Task instructions ::
a – Give every numbered section heading in the PageRank passage, each with its number.
b – Set down the part of the PageRank passage starting with "## 5.1. The PageRank" and going on through "connectivity of nodes.", word for word.
c – Supply the next part of the PageRank passage, picking up after its final sentence.

Excerpted passage ::
-- start --

## 5.1. The PageRank algorithm

This section describes the PageRank algorithm in the Neo4j Graph Algorithms library.

PageRank is an algorithm that measures the transitive influence or connectivity of nodes.

It can be computed by either iteratively distributing one node’s rank (originally based on degree) over its neighbours or by randomly traversing the graph and counting the frequency of hitting each node during these walks.

PageRank is a variant of Eigenvector Centrality.

This section includes:

### 5.1.1. History and explanation

PageRank is named after Google co-founder Larry Page, and is used to rank websites in Google’s search results. It counts the number, and quality, of links to a page which determines an estimation of how important the page is. The underlying assumption is that pages of importance are more likely to receive a higher volume of links from other pages.

PageRank is defined in the original Google paper as follows:

``PR(A) = (1-d) + d (PR(T1)/C(T1) + ... + PR(Tn)/C(Tn))``

where,

• we assume that a page `A` has pages `T1` to `Tn` which point to it (i.e., are citations).
• `d` is a damping factor which can be set between 0 and 1. It is usually set to 0.85.
• `C(A)` is defined as the number of links going out of page `A`.

### 5.1.2. Use-cases - when to use the PageRank algorithm

PageRank can be applied across a wide range of domains. The following are some notable use-cases:

• Personalized PageRank is used by Twitter to present users with recommendations of other accounts that they may wish to follow. The algorithm is run over a graph which contains shared interests and common connections. Their approach is described in more detail in "WTF: The Who to Follow Service at Twitter".

-- end --

Recorded information ::

-- start --

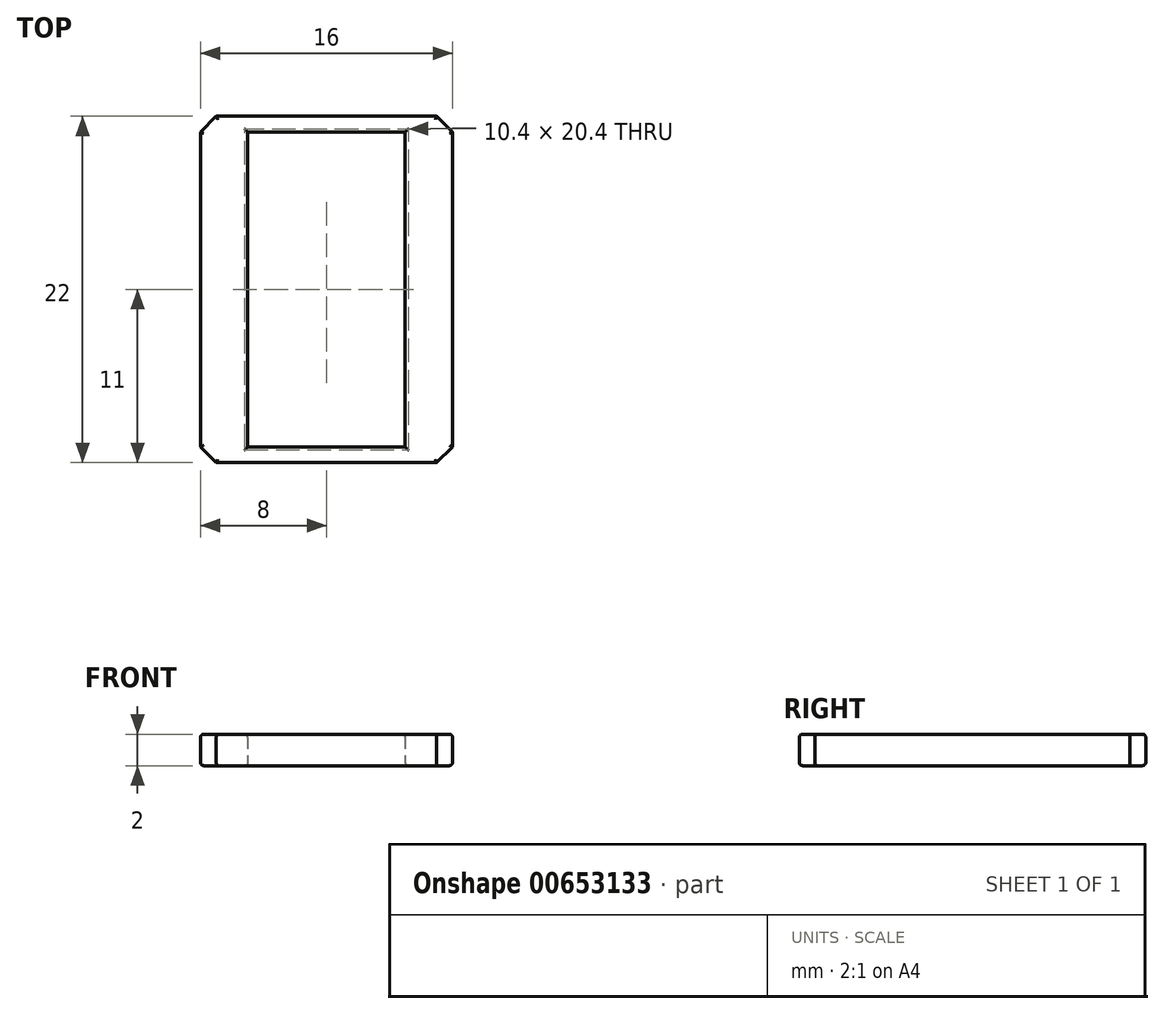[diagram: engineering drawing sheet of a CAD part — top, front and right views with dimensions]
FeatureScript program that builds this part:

-- end --

The answers ::
a –
- 5.1. The PageRank algorithm
- 5.1.1. History and explanation
- 5.1.2. Use-cases - when to use the PageRank algorithm

b –
## 5.1. The PageRank algorithm

This section describes the PageRank algorithm in the Neo4j Graph Algorithms library.

PageRank is an algorithm that measures the transitive influence or connectivity of nodes.

c –
• PageRank has been used to rank public spaces or streets, predicting traffic flow and human movement in these areas. The algorithm is run over a graph which contains intersections connected by roads, where the PageRank score reflects the tendency of people to park, or end their journey, on each street. This is described in more detail in "Self-organized Natural Roads for Predicting Traffic Flow: A Sensitivity Study".
• PageRank can be used as part of an anomaly or fraud detection system in the healthcare and insurance industries. It can help find doctors or providers that are behaving in an unusual manner, and then feed the score into a machine learning algorithm.

There are many more use cases, which you can read about in David Gleich’s "PageRank beyond the web"

### 5.1.3. Constraints - when not to use the PageRank algorithm

There are some things to be aware of when using the PageRank algorithm:

• If there are no links from within a group of pages to outside of the group, then the group is considered a spider trap.
• Rank sink can occur when a network of pages form an infinite cycle.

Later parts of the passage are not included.